= Las Vegas College =

Las Vegas College is a private career college located in Las Vegas, Nevada. It is accredited by the Accrediting Commission of Career Schools and Colleges (ACCSC) and licensed by the Nevada Commission on Postsecondary Education. The college is operated by Nevada Career Education, Inc.

==History==
Las Vegas College was founded by Betty Krolak in 1979 in Las Vegas under the name Krolak Business Institute. Barbara A. and E.T. Paulus purchased the Institute in December 1980 and incorporated it under the name of TO-Ba Corporation.

On January 7, 1986, the Institute was licensed to offer associate degrees and changed its name to Las Vegas Business College. It was acquired by Rhodes Colleges, Inc., a division of Corinthian Colleges, Inc., on October 17, 1996, at which time the name was changed to Las Vegas College.

In 2003, the school opened a branch campus in Henderson, Nevada. In 2005, the main campus relocated to the Henderson branch. On August 10, 2009, Las Vegas College became Everest College.
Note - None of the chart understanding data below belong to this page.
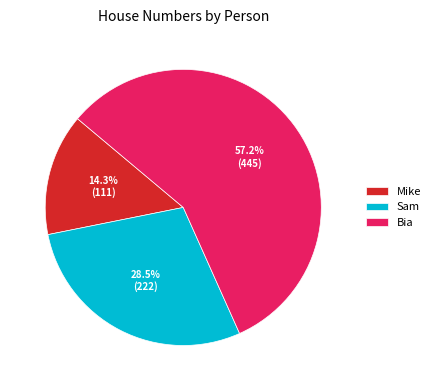

To the nearest percent, what is the average slice percentage?

33%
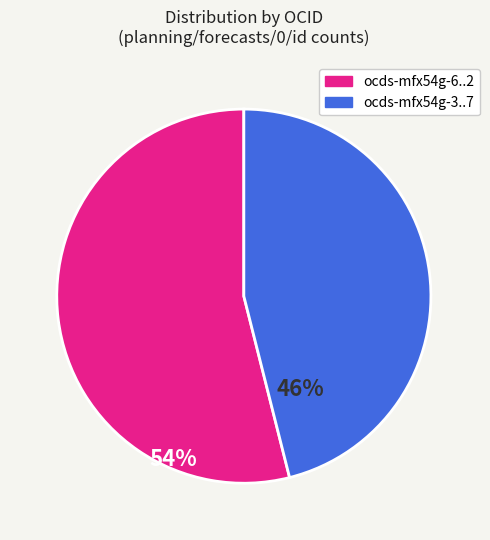

Is there any slice that represents more than half of the pie?

Yes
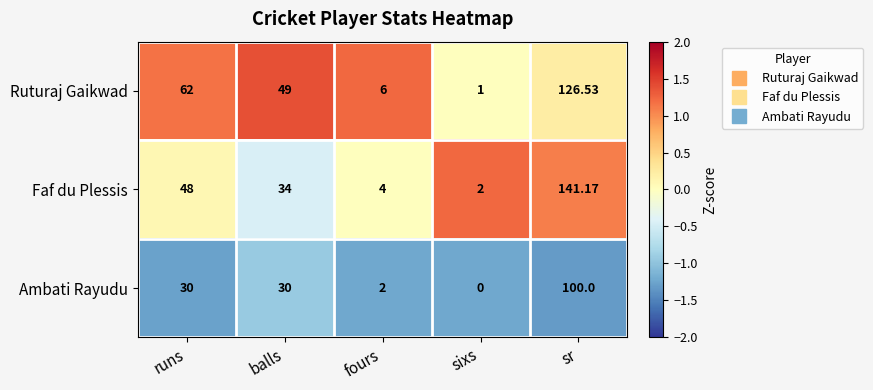

What is the spread (max minus min) of values at runs?

32.0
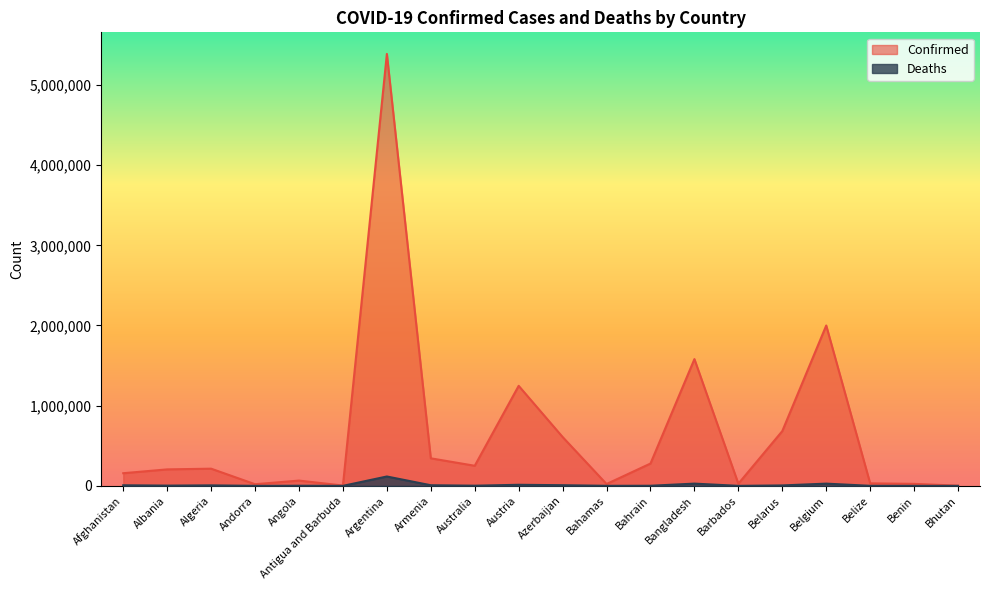

True or false: Deaths has a value of 28047 at Bangladesh.

True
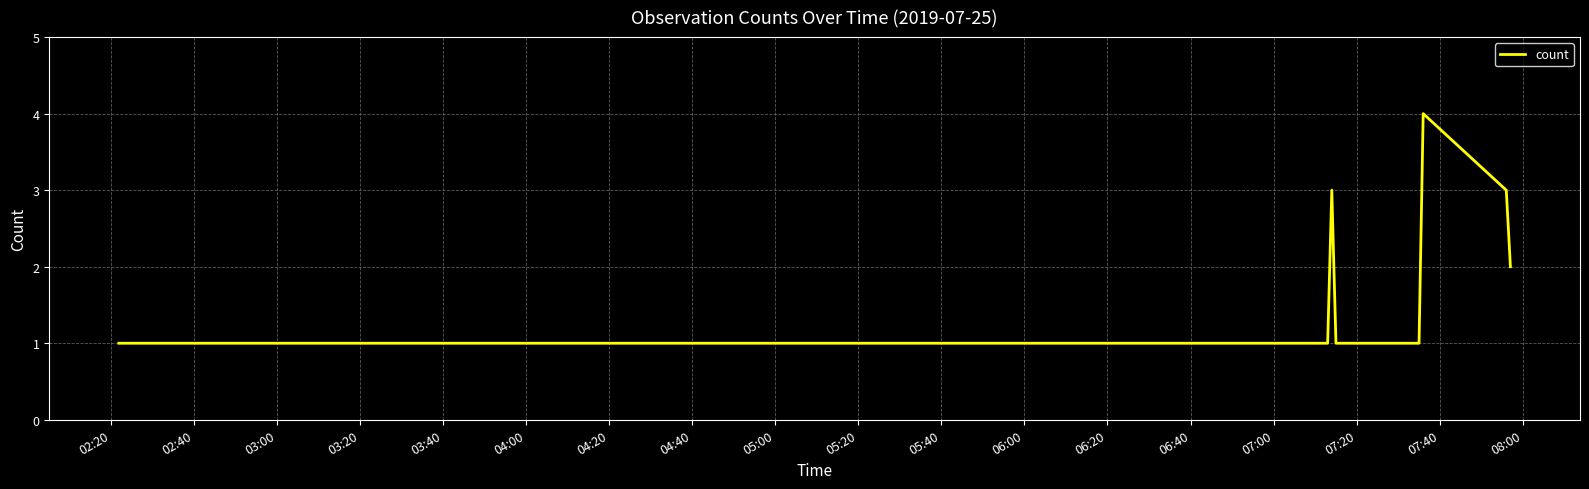

Count the number of data series in this chart.

1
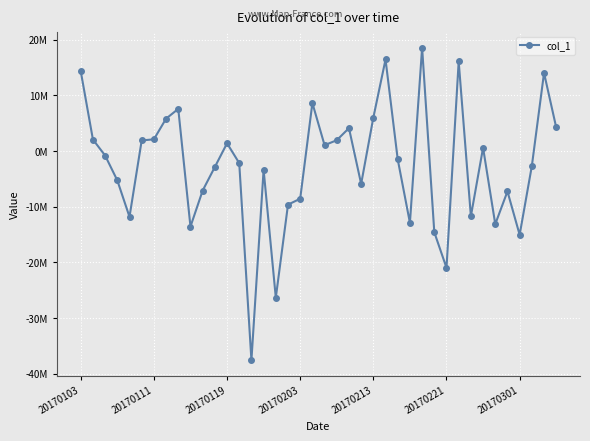

List the labels in order of value, smallest first.

14, 16, 30, 36, 29, 9, 34, 27, 20170213, 32, 17, 18, 35, 10, 23, 20170203, 15, 11, 37, 13, 26, 20170119, 33, 20, 12, 20170221, 21, 20170111, 20170301, 22, 39, 7, 24, 8, 19, 38, 20170103, 31, 25, 28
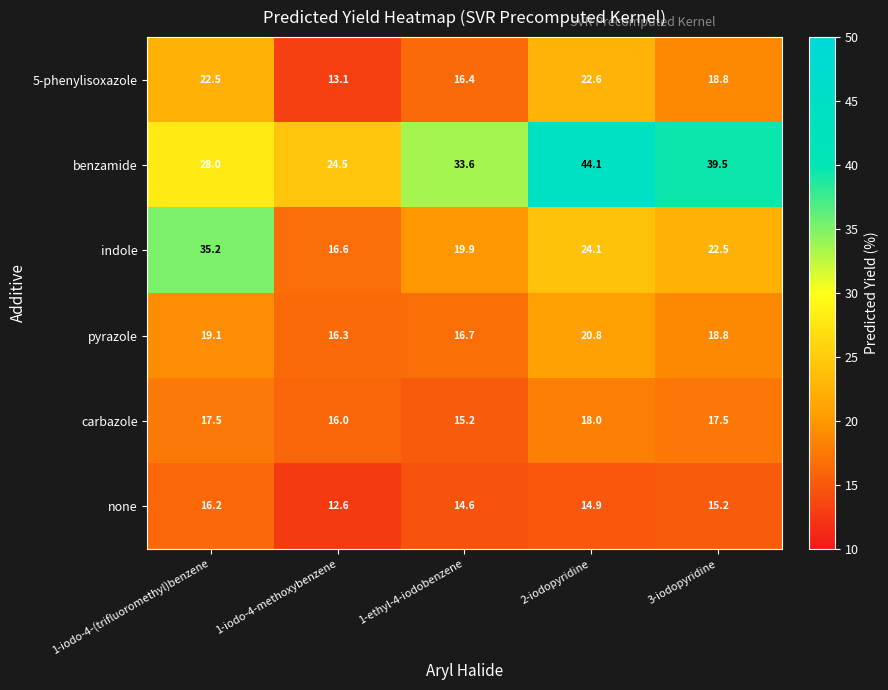

What is the total value across all series at 3-iodopyridine?

132.3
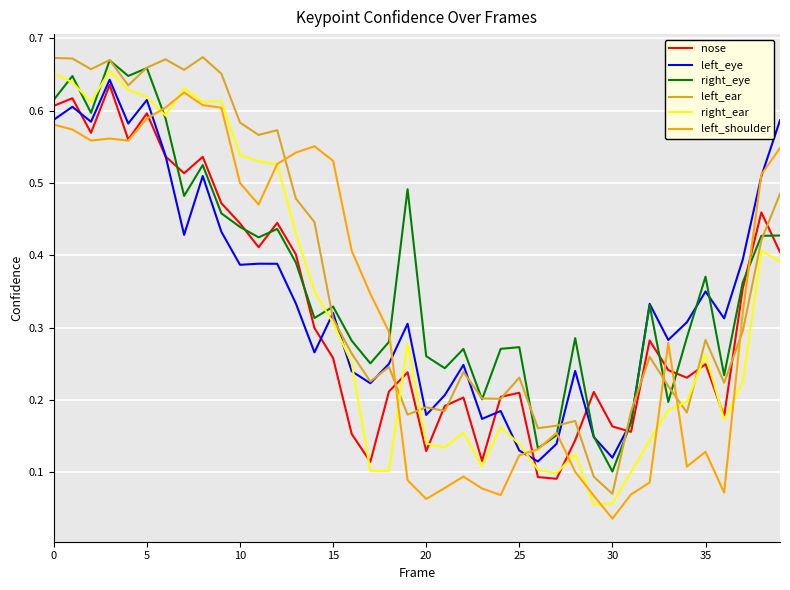

Which category has the lowest value in the right_eye series?

30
In February 2015, Zenith Education Group purchased the school from Corinthian Colleges. In August 2017, Everest College changed its name to Altierus Career College.

In November 2018, Nevada Career Education, Inc. purchased the school and restored the name Las Vegas College.

==Accreditation==
Las Vegas College is accredited by the Accrediting Commission of Career Schools and Colleges (ACCSC) and licensed by the Nevada Commission on Postsecondary Education. The Associate of Applied Science Degree in Nursing and the Practical Nurse program are accredited by the Accreditation Commission for Education in Nursing (ACEN). The college is also approved for the training of veterans and eligible persons under Title 38 of the United States Code.